Exploring the Design Space of Real-time LLM Knowledge Support Systems: A Case Study of Jargon Explanations
Yuhan Liu, Aadit Shah, Jordan Ackerman, Manaswi Saha
TL;DR
This work investigates how to design real-time LLM-based knowledge support systems to close jargon-induced knowledge gaps in cross-domain communication. It introduces StopGap, a prototype that delivers real-time jargon explanations in multiple formats while playing a video, and conducts a design probe with 24 participants to compare representation formats and interaction modes. The authors articulate a six-dimension design space (target user, representation format, data source, display mode, customization, interaction mode) and discuss credibility versus automation, user agency, and personalization as core design considerations.
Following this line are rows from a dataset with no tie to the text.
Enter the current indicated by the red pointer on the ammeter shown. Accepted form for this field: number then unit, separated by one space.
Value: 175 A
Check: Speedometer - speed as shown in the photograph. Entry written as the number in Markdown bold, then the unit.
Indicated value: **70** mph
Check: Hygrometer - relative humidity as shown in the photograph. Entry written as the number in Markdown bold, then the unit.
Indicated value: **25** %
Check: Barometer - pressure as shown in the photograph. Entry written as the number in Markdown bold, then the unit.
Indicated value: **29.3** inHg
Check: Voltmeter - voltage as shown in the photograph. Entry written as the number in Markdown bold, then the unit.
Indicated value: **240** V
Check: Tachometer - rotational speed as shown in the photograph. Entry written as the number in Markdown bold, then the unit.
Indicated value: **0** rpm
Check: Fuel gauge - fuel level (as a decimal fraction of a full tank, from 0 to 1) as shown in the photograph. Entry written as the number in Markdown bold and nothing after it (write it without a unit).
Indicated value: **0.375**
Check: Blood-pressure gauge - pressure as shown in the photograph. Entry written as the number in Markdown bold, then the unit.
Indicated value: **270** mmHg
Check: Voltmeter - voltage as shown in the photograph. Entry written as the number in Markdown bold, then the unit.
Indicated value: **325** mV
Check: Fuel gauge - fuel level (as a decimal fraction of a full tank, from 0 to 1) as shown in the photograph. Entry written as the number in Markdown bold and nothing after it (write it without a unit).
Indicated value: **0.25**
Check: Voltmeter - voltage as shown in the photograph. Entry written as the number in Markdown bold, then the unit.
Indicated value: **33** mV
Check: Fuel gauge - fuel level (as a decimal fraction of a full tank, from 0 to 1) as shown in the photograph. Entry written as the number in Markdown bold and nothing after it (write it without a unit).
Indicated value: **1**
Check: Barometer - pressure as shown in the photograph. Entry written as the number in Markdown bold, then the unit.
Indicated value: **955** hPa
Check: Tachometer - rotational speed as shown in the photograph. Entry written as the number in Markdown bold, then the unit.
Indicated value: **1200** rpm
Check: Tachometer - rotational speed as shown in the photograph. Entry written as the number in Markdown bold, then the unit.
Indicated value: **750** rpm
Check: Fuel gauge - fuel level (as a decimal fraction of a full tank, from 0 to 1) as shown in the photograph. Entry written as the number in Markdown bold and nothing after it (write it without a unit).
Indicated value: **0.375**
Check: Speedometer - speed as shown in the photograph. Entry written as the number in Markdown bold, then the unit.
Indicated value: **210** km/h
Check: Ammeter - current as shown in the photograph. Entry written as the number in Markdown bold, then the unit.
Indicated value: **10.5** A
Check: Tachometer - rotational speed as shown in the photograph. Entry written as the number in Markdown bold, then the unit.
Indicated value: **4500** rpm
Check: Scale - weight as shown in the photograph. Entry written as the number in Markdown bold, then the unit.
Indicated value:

Findings indicate StopGap is useful and does not impose excessive cognitive load, but user preferences for representations and interactions are highly individual, suggesting future work should support mixed-initiative, customizable designs and explicit source verification to broaden applicability beyond jargon to other knowledge-gap types.
Abstract
Knowledge gaps often arise during communication due to diverse backgrounds, knowledge bases, and vocabularies. With recent LLM developments, providing real-time knowledge support is increasingly viable, but is challenging due to shared and individual cognitive limitations (e.g., attention, memory, and comprehension) and the difficulty in understanding the user's context and internal knowledge. To address these challenges, we explore the key question of understanding how people want to receive real-time knowledge support. We built StopGap -- a prototype that provides real-time knowledge support for explaining jargon words in videos -- to conduct a design probe study (N=24) that explored multiple visual knowledge representation formats. Our study revealed individual differences in preferred representations and highlighted the importance of user agency, personalization, and mixed-initiative assistance. Based on our findings, we map out six key design dimensions for real-time LLM knowledge support systems and offer insights for future research in this space.